9) Good writing is good writing, genre notwithstanding

The academy is broken as it relates to many creative writing programs. They have no concept that the world has changed, that publishing has changed, that filmmaking has changed, and if you’re not constantly looking at your education model and adjusting for the change, you’ll find yourself teaching antiquity. Like all of these programs that won’t accept students who are writing genre fiction – what an institutional ego! My god, people are selling their work and people are reading it! The horror! That MFA programs have to advertise that they’ll let you write YA or fantasy or what-have-you is just absurd, but we do, because the presumption is that they’re closed to that sort of thing. You’re offering an MFA in creative writing? Teach people how to write well, worry about that part, let the writers come up with the stories.
–Tod Goldberg, The Rumpus interview, September 7, 2014

10) Highly plotted novels plumb common fears in a game-like format

When I think of highly plotted novels I think of detective fiction or mystery fiction, the kind of work that always produces a few dead bodies. But these bodies are basically plot points, not worked-out characters. The book’s plot either moves inexorably toward a dead body or flows directly from it, and the more artificial the situation the better. Readers can play off their fears by encountering the death experience in a superficial way. A mystery novel localizes the awesome force of the real death outside the book, winds it tightly in a plot, makes it less fearful by containing it in a kind of game format.
–Don DeLillo, Paris Review interview (1993)

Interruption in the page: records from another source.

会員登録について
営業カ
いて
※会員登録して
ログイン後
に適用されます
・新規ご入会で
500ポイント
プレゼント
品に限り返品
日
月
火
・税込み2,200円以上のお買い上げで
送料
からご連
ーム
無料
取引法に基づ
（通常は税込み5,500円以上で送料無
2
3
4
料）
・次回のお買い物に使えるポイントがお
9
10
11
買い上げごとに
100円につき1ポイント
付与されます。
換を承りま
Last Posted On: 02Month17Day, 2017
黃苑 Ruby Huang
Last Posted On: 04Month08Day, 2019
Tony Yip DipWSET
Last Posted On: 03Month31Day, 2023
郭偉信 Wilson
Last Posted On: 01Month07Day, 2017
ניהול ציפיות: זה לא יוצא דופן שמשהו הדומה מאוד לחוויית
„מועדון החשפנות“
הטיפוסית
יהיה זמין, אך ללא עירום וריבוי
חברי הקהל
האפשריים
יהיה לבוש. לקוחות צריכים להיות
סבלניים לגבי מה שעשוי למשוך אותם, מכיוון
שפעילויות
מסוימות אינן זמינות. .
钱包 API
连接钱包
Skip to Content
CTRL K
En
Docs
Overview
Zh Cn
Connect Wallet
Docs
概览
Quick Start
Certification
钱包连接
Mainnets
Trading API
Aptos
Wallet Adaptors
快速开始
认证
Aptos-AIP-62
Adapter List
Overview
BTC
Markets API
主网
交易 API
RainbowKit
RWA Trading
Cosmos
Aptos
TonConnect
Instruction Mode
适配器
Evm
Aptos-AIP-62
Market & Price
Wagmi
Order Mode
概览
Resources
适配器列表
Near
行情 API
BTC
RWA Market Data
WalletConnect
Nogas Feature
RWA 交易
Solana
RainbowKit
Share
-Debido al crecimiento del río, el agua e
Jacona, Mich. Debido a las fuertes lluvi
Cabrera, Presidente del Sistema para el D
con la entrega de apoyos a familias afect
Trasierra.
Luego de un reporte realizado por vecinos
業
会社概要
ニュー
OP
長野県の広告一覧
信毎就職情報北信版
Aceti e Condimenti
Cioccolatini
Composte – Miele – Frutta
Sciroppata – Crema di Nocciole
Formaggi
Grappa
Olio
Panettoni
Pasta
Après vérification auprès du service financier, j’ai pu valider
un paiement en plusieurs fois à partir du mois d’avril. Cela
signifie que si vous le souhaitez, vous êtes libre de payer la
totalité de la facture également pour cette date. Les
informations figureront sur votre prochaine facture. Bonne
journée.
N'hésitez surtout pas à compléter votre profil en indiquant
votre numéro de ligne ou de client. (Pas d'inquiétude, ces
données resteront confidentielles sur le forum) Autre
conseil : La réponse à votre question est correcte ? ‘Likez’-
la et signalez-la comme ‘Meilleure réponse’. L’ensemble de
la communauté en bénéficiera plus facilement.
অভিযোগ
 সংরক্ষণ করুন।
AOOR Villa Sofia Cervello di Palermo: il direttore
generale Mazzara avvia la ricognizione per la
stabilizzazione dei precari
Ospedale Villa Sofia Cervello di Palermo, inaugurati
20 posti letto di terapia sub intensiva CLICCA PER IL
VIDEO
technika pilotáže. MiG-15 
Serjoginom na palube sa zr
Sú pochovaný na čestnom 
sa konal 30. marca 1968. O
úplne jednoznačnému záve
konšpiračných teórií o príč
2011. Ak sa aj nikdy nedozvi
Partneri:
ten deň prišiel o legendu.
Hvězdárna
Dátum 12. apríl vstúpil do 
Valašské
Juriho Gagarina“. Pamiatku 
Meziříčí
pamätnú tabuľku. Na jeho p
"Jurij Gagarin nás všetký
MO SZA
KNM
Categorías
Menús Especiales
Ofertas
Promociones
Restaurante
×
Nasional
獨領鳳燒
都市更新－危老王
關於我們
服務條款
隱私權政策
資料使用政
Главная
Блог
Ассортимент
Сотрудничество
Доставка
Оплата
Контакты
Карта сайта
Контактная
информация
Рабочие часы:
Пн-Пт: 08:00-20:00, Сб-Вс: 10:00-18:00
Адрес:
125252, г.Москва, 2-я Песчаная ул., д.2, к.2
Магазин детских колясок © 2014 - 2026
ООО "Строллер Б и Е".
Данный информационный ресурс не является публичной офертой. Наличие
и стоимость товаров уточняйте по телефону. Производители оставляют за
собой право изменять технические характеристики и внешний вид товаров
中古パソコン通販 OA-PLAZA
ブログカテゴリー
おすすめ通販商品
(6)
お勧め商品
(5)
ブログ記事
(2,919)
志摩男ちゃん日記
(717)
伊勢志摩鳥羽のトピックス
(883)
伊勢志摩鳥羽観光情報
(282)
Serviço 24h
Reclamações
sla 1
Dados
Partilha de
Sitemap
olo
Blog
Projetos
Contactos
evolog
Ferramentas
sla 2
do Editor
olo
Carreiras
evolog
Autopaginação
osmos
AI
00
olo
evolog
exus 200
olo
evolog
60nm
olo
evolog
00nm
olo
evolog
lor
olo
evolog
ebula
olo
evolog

11) Commercial fiction has always been revered and popular

I don’t like this so called highbrow versus commercial dichotomy because I feel it isolates both camps in an area that I’m guessing no one particularly wants to be in. Who wants to be “high brow”, and I put that term in quotes, and unappreciated, and who wants to be “commercial” and “unserious”? And again, I can’t help looking back to the 19th century to someone like Dickens or George Elliot or Zola. These were writers who were revered, widely consumed, and yet they were writing great work by any standards. I don’t see any reason why there has to be an opposition there. I don’t like it and I don’t think it serves any of us very well, either as producers of creative work or as consumers of it.
–Jennifer Egan, PopMatters interview, February 20, 2012

12) Popular fiction offers respite from news headlines

The absence of sustained interest in Kansas in the substance of the evolution issue is featured in a story of August 6, 1925 in the Emporia Gazette. Miss Nora Daniel, the city librarian of Emporia, had reported that she thought the public interest was aroused by the trial at Dayton. However, the standard works in the public library such as Darwin, Huxley, Spencer, and others had maintained only normal circulation. The Gazette reported that Miss Daniel was a conscientious librarian, and proud of the title of Emporia as the “Athens of Kansas,” but finally “she broke down and confessed” that the six Edgar Rice Burroughs books on Tarzan had been out continuously since the opening of the Dayton fuss, and had maintained the largest waiting list of any books in the library. The editor hated to think of Emporia as a “low-brow town after thirty years of loving thought and earnest prayer,” but facts were facts, and the rush for Tarzan was one of those blows that “almost killed father.” It seems evident from the above that journalists of the time and protagonists in the quarrel overplayed the implications of the monkey trial as a barometer of the religious climate of the 1920’s.
–Raymond L Flory, McPherson at Fifty: A Kansas Community in the 1920s (1970)

13) Genre fiction can evoke a uniquely visceral reaction

I have no quarrel with literary fiction, which usually concerns itself with extraordinary people in ordinary situations, but as both a reader and a writer I’m more interested by ordinary people in extraordinary situations. I want to provoke an emotional, even visceral reaction in my readers. Making them think as they read is not my deal. I put that in italics because if the tale is good enough and the characters vivid enough, thinking will supplant emotion when the take has been told and the book set aside (sometimes with relief).